--- ACTION ITEM ---
Swap "roller blinds" for "vertical blinds" in the listing below, and reproduce every line with nothing else altered.

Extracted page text
—————

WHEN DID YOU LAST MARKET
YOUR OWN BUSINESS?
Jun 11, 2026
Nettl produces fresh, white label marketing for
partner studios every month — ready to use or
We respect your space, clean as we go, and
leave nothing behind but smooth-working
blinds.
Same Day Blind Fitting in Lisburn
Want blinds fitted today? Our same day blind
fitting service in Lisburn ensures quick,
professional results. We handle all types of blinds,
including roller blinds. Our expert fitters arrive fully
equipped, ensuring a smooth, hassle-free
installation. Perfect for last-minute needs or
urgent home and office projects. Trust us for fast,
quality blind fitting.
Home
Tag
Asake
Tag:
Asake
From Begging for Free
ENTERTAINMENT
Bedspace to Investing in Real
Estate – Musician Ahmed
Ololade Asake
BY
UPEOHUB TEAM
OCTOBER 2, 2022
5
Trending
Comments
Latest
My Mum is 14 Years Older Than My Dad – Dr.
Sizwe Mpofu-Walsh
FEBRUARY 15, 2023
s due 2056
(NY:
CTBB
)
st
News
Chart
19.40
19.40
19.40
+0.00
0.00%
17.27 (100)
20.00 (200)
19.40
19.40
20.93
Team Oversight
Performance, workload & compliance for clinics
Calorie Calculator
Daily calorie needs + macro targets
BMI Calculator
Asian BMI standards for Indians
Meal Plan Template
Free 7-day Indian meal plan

—————

--- ANSWER SECTION ---
WHEN DID YOU LAST MARKET
YOUR OWN BUSINESS?
Jun 11, 2026
Nettl produces fresh, white label marketing for
partner studios every month — ready to use or
We respect your space, clean as we go, and
leave nothing behind but smooth-working
blinds.
Same Day Blind Fitting in Lisburn
Want blinds fitted today? Our same day blind
fitting service in Lisburn ensures quick,
professional results. We handle all types of blinds,
including vertical blinds. Our expert fitters arrive fully
equipped, ensuring a smooth, hassle-free
installation. Perfect for last-minute needs or
urgent home and office projects. Trust us for fast,
quality blind fitting.
Home
Tag
Asake
Tag:
Asake
From Begging for Free
ENTERTAINMENT
Bedspace to Investing in Real
Estate – Musician Ahmed
Ololade Asake
BY
UPEOHUB TEAM
OCTOBER 2, 2022
5
Trending
Comments
Latest
My Mum is 14 Years Older Than My Dad – Dr.
Sizwe Mpofu-Walsh
FEBRUARY 15, 2023
s due 2056
(NY:
CTBB
)
st
News
Chart
19.40
19.40
19.40
+0.00
0.00%
17.27 (100)
20.00 (200)
19.40
19.40
20.93
Team Oversight
Performance, workload & compliance for clinics
Calorie Calculator
Daily calorie needs + macro targets
BMI Calculator
Asian BMI standards for Indians
Meal Plan Template
Free 7-day Indian meal plan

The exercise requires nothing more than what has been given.